• EXERCISE: Please rewrite all the rows, changing "Photographs of mills" to "Photos of mills" and leaving everything else untouched.

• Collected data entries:
====
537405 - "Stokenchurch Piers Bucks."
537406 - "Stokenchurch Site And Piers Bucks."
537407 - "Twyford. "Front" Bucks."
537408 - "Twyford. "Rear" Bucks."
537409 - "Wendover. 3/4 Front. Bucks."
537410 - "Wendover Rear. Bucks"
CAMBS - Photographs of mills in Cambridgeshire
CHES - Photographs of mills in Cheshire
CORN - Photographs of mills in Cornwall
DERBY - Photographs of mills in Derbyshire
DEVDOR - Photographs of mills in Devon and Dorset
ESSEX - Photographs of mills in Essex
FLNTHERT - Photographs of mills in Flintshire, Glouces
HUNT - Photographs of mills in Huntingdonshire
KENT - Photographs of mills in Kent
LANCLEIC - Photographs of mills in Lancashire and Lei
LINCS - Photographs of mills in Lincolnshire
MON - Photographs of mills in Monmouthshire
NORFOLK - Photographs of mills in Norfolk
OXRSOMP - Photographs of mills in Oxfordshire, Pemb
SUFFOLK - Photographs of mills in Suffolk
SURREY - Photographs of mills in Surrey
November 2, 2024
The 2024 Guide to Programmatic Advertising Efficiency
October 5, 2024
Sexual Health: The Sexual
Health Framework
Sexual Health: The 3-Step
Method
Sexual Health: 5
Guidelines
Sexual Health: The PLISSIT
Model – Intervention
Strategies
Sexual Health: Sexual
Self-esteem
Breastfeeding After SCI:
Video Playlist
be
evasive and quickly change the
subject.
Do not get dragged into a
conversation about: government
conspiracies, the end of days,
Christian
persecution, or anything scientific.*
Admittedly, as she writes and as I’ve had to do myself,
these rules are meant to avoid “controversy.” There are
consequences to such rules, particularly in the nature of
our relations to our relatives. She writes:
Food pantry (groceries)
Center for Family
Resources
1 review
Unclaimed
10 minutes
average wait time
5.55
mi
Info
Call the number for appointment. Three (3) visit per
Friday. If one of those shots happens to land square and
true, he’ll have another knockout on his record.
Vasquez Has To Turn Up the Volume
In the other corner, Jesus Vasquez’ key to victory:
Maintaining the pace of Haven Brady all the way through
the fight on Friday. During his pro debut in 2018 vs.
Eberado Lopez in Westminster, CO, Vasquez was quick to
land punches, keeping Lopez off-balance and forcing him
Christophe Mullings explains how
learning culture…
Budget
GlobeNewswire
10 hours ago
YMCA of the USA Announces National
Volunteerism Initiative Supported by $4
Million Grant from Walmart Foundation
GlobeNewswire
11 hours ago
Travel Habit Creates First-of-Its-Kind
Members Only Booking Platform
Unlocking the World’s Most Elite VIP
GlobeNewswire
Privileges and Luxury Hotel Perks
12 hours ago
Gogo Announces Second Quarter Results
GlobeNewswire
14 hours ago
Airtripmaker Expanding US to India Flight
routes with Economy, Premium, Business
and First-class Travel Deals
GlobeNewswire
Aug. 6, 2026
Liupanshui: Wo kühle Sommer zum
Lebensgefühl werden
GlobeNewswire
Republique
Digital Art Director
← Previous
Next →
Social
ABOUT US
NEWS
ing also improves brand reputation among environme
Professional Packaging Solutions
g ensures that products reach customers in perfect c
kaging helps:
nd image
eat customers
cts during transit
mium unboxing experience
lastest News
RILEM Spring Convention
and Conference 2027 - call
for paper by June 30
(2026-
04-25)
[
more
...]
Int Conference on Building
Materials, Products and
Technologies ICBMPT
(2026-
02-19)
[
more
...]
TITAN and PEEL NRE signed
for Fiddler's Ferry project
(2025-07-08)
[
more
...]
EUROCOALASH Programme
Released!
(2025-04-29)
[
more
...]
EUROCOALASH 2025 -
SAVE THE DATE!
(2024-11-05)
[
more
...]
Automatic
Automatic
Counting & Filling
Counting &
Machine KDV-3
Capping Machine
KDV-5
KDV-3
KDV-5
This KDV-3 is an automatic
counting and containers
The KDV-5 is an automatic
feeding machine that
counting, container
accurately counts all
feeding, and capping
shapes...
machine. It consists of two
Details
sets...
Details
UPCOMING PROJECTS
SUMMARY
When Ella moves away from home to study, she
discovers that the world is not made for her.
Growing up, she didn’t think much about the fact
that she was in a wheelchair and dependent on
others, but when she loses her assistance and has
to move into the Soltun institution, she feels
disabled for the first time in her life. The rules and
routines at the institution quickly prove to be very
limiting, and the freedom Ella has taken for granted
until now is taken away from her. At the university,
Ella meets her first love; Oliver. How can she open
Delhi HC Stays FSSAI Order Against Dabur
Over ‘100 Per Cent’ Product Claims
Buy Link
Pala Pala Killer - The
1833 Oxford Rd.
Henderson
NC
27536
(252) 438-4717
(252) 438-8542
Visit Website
====
• WRITTEN SOLUTION:
537405 - "Stokenchurch Piers Bucks."
537406 - "Stokenchurch Site And Piers Bucks."
537407 - "Twyford. "Front" Bucks."
537408 - "Twyford. "Rear" Bucks."
537409 - "Wendover. 3/4 Front. Bucks."
537410 - "Wendover Rear. Bucks"
CAMBS - Photos of mills in Cambridgeshire
CHES - Photos of mills in Cheshire
CORN - Photos of mills in Cornwall
DERBY - Photos of mills in Derbyshire
DEVDOR - Photos of mills in Devon and Dorset
ESSEX - Photos of mills in Essex
FLNTHERT - Photos of mills in Flintshire, Glouces
HUNT - Photos of mills in Huntingdonshire
KENT - Photos of mills in Kent
LANCLEIC - Photos of mills in Lancashire and Lei
LINCS - Photos of mills in Lincolnshire
MON - Photos of mills in Monmouthshire
NORFOLK - Photos of mills in Norfolk
OXRSOMP - Photos of mills in Oxfordshire, Pemb
SUFFOLK - Photos of mills in Suffolk
SURREY - Photos of mills in Surrey
November 2, 2024
The 2024 Guide to Programmatic Advertising Efficiency
October 5, 2024
Sexual Health: The Sexual
Health Framework
Sexual Health: The 3-Step
Method
Sexual Health: 5
Guidelines
Sexual Health: The PLISSIT
Model – Intervention
Strategies
Sexual Health: Sexual
Self-esteem
Breastfeeding After SCI:
Video Playlist
be
evasive and quickly change the
subject.
Do not get dragged into a
conversation about: government
conspiracies, the end of days,
Christian
persecution, or anything scientific.*
Admittedly, as she writes and as I’ve had to do myself,
these rules are meant to avoid “controversy.” There are
consequences to such rules, particularly in the nature of
our relations to our relatives. She writes:
Food pantry (groceries)
Center for Family
Resources
1 review
Unclaimed
10 minutes
average wait time
5.55
mi
Info
Call the number for appointment. Three (3) visit per
Friday. If one of those shots happens to land square and
true, he’ll have another knockout on his record.
Vasquez Has To Turn Up the Volume
In the other corner, Jesus Vasquez’ key to victory:
Maintaining the pace of Haven Brady all the way through
the fight on Friday. During his pro debut in 2018 vs.
Eberado Lopez in Westminster, CO, Vasquez was quick to
land punches, keeping Lopez off-balance and forcing him
Christophe Mullings explains how
learning culture…
Budget
GlobeNewswire
10 hours ago
YMCA of the USA Announces National
Volunteerism Initiative Supported by $4
Million Grant from Walmart Foundation
GlobeNewswire
11 hours ago
Travel Habit Creates First-of-Its-Kind
Members Only Booking Platform
Unlocking the World’s Most Elite VIP
GlobeNewswire
Privileges and Luxury Hotel Perks
12 hours ago
Gogo Announces Second Quarter Results
GlobeNewswire
14 hours ago
Airtripmaker Expanding US to India Flight
routes with Economy, Premium, Business
and First-class Travel Deals
GlobeNewswire
Aug. 6, 2026
Liupanshui: Wo kühle Sommer zum
Lebensgefühl werden
GlobeNewswire
Republique
Digital Art Director
← Previous
Next →
Social
ABOUT US
NEWS
ing also improves brand reputation among environme
Professional Packaging Solutions
g ensures that products reach customers in perfect c
kaging helps:
nd image
eat customers
cts during transit
mium unboxing experience
lastest News
RILEM Spring Convention
and Conference 2027 - call
for paper by June 30
(2026-
04-25)
[
more
...]
Int Conference on Building
Materials, Products and
Technologies ICBMPT
(2026-
02-19)
[
more
...]
TITAN and PEEL NRE signed
for Fiddler's Ferry project
(2025-07-08)
[
more
...]
EUROCOALASH Programme
Released!
(2025-04-29)
[
more
...]
EUROCOALASH 2025 -
SAVE THE DATE!
(2024-11-05)
[
more
...]
Automatic
Automatic
Counting & Filling
Counting &
Machine KDV-3
Capping Machine
KDV-5
KDV-3
KDV-5
This KDV-3 is an automatic
counting and containers
The KDV-5 is an automatic
feeding machine that
counting, container
accurately counts all
feeding, and capping
shapes...
machine. It consists of two
Details
sets...
Details
UPCOMING PROJECTS
SUMMARY
When Ella moves away from home to study, she
discovers that the world is not made for her.
Growing up, she didn’t think much about the fact
that she was in a wheelchair and dependent on
others, but when she loses her assistance and has
to move into the Soltun institution, she feels
disabled for the first time in her life. The rules and
routines at the institution quickly prove to be very
limiting, and the freedom Ella has taken for granted
until now is taken away from her. At the university,
Ella meets her first love; Oliver. How can she open
Delhi HC Stays FSSAI Order Against Dabur
Over ‘100 Per Cent’ Product Claims
Buy Link
Pala Pala Killer - The
1833 Oxford Rd.
Henderson
NC
27536
(252) 438-4717
(252) 438-8542
Visit Website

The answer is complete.